Private Licence Plates - Are They Worth It?

2nd December 2015

Buying your own personalised licence plates has been a way to uniquely accessorise your vehicle for just over 25 years. As each individual licence plate is exclusive to the car, there has been an inherent contest for the ideal registration, the end result being some motorists paying astronomical amounts. Since 1989 the DVLA has raised an estimated £2 billion in auctions with over 3 million plates sold.

The highest price paid for a licence in the UK was a whopping £518,000 by classic car dealer John Collins back in November 2014 for the registration '25 O'. Why '25 O'? So he could fix it to his Ferrari 250 GT Berlinetta, the car previously owned by Eric Clapton.

Before '25 O' the previous record was held by Bradford businessman Afzal Khan, who bought the registration 'F 1' for £440,000 in 2008. 6 years later he put the registration up for sale for a staggering £10 million, but the advert for its sale has since been taken down. For those that are surprised that he could even think about putting a registration up for sale for that much clearly aren't aware that Mr Khan had previously turned down a bid of £6 million for the licence plate.

Most Expensive Licence Plates in the UK
Registration Price
25 O £518,000
F 1 £440,000
S 1 £404,000
1 D £352,000
M 1 £331,000
VIP 1 £285,000
51 NGH £254,000
1 RH £247,000
KR15 HNA £233,000
K1 NGS £231,000

World Record Registration

Half a million pounds for a number plate sounds like a lot but it is nothing in comparison to the £7 million paid for the registration that is simply the number '1'. The licence was bought by Saeed Khouri from Abu Dhabi. His reason for getting the plate: "...because it's the best number... I bought it because I want to be the best in the world".

The purchase of '1' surpassed the previous world record of £3.4 million for the registration '5' bought earlier on the same day by Talal Khouri, no relation.

A total of £16.3 million was raised on that particular auction day with 90 licence plates sold. Proceeds of the auctions went to a rehabilitation center for victims of traffic accidents.

Egocentric Accessory or Savvy Investment?

At first glance buying a personalized registration, or vanity plate as they are sometimes known, can be seen as just a way to turn heads. To some it may seem that personalized licence plates are for people who have more money than sense. But investing your money in a registration can be more profitable than investing in any bank.

Take Afzal Khan for example, he may have had to pay £440,000 for the licence plate 'F1' but with the right buyer he could receive millions if he decided to sell. Remember that the value of an item is only what someone else would be willing to pay for it.
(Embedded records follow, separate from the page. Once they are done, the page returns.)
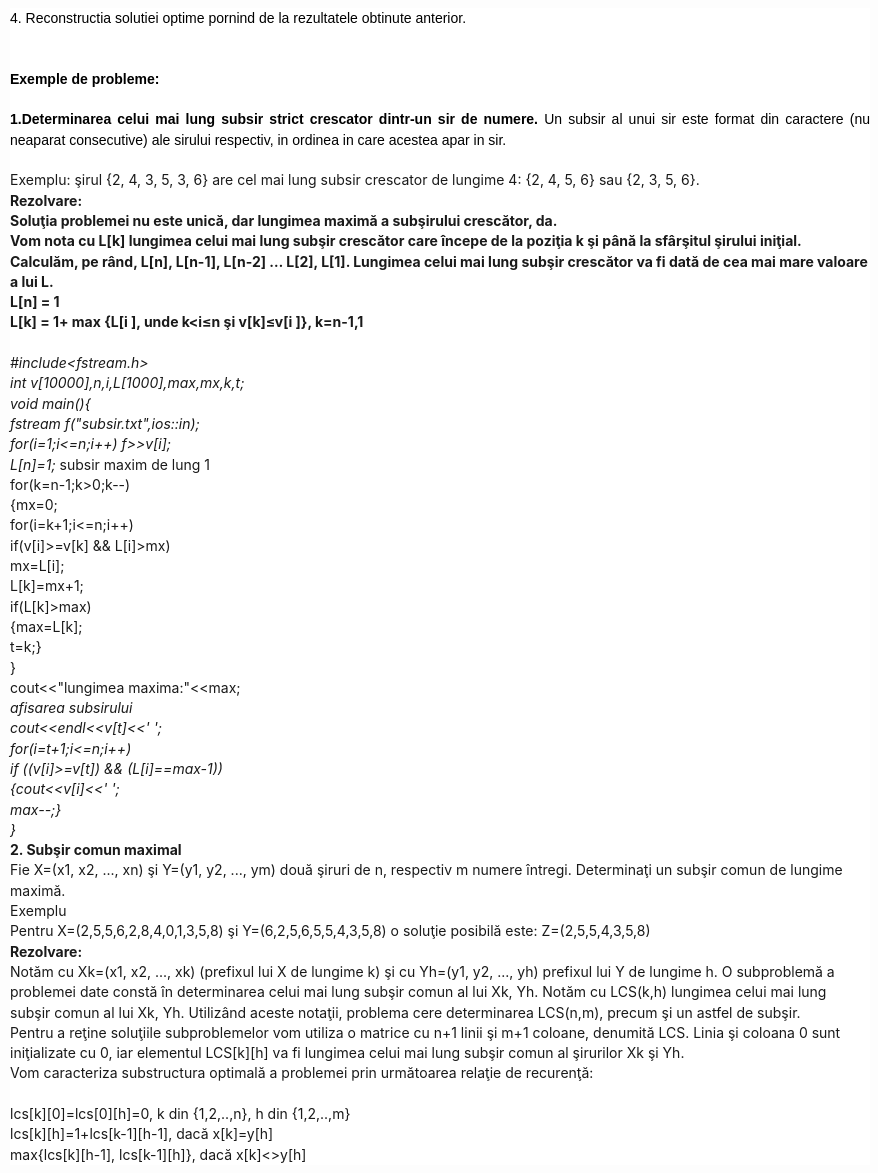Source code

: <span style="color: #000000; display: block; font-family: 'Arial','sans-serif'; text-align: justify;">4. Reconstructia solutiei optime pornind de la rezultatele obtinute anterior.</span><br />
<br />
<span style="display: block; text-align: justify;"><strong><span style="color: #000000; font-family: 'Arial','sans-serif';">Exemple de probleme:</span></strong></span><br />
<span style="display: block; text-align: justify;"><strong><span style="color: #000000; font-family: 'Arial','sans-serif';">1.Determinarea celui mai lung subsir strict crescator dintr-un sir de numere. </span></strong><span style="color: #000000; font-family: 'Arial','sans-serif';">Un subsir al unui sir este format din caractere (nu neaparat consecutive) ale sirului respectiv, in ordinea in care acestea apar in sir.</span></span><br />
Exemplu: şirul {2, 4, 3, 5, 3, 6} are cel mai lung subsir crescator de lungime 4: {2, 4, 5, 6} sau {2, 3, 5, 6}.<br />
<strong>Rezolvare:</strong><br />
<strong>Soluţia problemei nu este unică, dar lungimea maximă a subşirului crescător, da.</strong><br />
<strong>Vom nota cu L[k] lungimea celui mai lung subşir crescător care începe de la poziţia k şi până la sfârşitul şirului iniţial. Calculăm, pe rând, L[n], L[n-1], L[n-2] … L[2], L[1]. Lungimea celui mai lung subşir crescător va fi dată de cea mai mare valoare a lui L.</strong><br />
<strong>L[n] = 1</strong><br />
<strong>L[k] = 1+ max {L[i ], unde k&lt;i≤n şi v[k]≤v[i ]}, k=n-1,1</strong><br />
<br />
<em>#include&lt;fstream.h&gt;</em><br />
<em>int v[10000],n,i,L[1000],max,mx,k,t;</em><br />
<em>void main(){</em><br />
<em>fstream f(&quot;subsir.txt&quot;,ios::in);</em><br />
<em>for(i=1;i&lt;=n;i++) f&gt;&gt;v[i];</em><br />
<em>L[n]=1;</em> subsir maxim de lung 1<br />
for(k=n-1;k&gt;0;k--)<br />
{mx=0;<br />
for(i=k+1;i&lt;=n;i++)<br />
if(v[i]&gt;=v[k] &amp;&amp; L[i]&gt;mx)<br />
mx=L[i];<br />
L[k]=mx+1;<br />
if(L[k]&gt;max)<br />
{max=L[k];<br />
t=k;}<br />
}<br />
cout&lt;&lt;&quot;lungimea maxima:&quot;&lt;&lt;max;<br />
<em>afisarea subsirului</em><br />
<em>cout&lt;&lt;endl&lt;&lt;v[t]&lt;&lt;' ';</em><br />
<em>for(i=t+1;i&lt;=n;i++)</em><br />
<em>if ((v[i]&gt;=v[t]) &amp;&amp; (L[i]==max-1))</em><br />
<em>{cout&lt;&lt;v[i]&lt;&lt;' ';</em><br />
<em>max--;}</em><br />
<em>}</em><br />
<strong>2. Subşir comun maximal</strong><br />
Fie X=(x1, x2, ..., xn) şi Y=(y1, y2, ..., ym) două şiruri de n, respectiv m numere întregi. Determinaţi un subşir comun de lungime maximă.<br />
Exemplu<br />
Pentru X=(2,5,5,6,2,8,4,0,1,3,5,8) şi Y=(6,2,5,6,5,5,4,3,5,8) o soluţie posibilă este: Z=(2,5,5,4,3,5,8)<br />
<strong>Rezolvare:</strong><br />
Notăm cu Xk=(x1, x2, ..., xk) (prefixul lui X de lungime k) şi cu Yh=(y1, y2, ..., yh) prefixul lui Y de lungime h. O subproblemă a problemei date constă în determinarea celui mai lung subşir comun al lui Xk, Yh. Notăm cu LCS(k,h) lungimea celui mai lung subşir comun al lui Xk, Yh. Utilizând aceste notaţii, problema cere determinarea LCS(n,m), precum şi un astfel de subşir.<br />
Pentru a reţine soluţiile subproblemelor vom utiliza o matrice cu n+1 linii şi m+1 coloane, denumită LCS. Linia şi coloana 0 sunt iniţializate cu 0, iar elementul LCS[k][h] va fi lungimea celui mai lung subşir comun al şirurilor Xk şi Yh.<br />
Vom caracteriza substructura optimală a problemei prin următoarea relaţie de recurenţă:<br />
<br />
lcs[k][0]=lcs[0][h]=0, k din {1,2,..,n}, h din {1,2,..,m}<br />
lcs[k][h]=1+lcs[k-1][h-1], dacă x[k]=y[h]<br />
max{lcs[k][h-1], lcs[k-1][h]}, dacă x[k]&lt;&gt;y[h]<br />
"Private plates are an investment. I've got 11 and I wouldn't buy them if they weren't. I actively go looking for good plates - the best place to find them is in a posh car park. I leave a note on the windscreen asking the owner to get in touch!" Chris Evans.

The rule with private plates is that, generally, the shorter the registration the higher the price. Plates that resemble names also go for a high price, the popularity of the most common names fetch the highest prices.

Other words that can be made in a registration are always going to attract a particular type of buyer. For example 'F14 MES' was bought in 2001 for £3,500 by a fireman and sold in 2013 to 'Feature Fireplaces' in Harrogate for £7,995.

Comical Plates

Ofcourse the DVLA do not want us to have too much fun when buying a personalised plate. The DVLA has a list which runs for 46 pages of censored licences. Registrations which could be construed as homophobic, religiously sensitive or obscene are not allowed. If you are looking to get a personalised plate and you have one in mind be sure to check this list here (As of March 2015).

Insuring your car with a Personalised Number Plate

When you insure your vehicle you will always be asked what the registration plate is. However it is not always clear if the registration is a private plate.

If you do get into an accident and your car is 'written off' or scrapped the salvage of the vehicle goes to the insurers, which includes the registration. Therefore it is important that if you want to keep your private plate you will need to make the insurers aware. It is best that you request your insurers to acknowledge in writing that the rights of the number plate will remain with you in the event of a 'write off' or theft when the vehicle is not recovered.

Also remember that if you own an old vehicle with a distinctive registration it may be worth something to someone else. Make sure that you insure your classic car with the correct policy.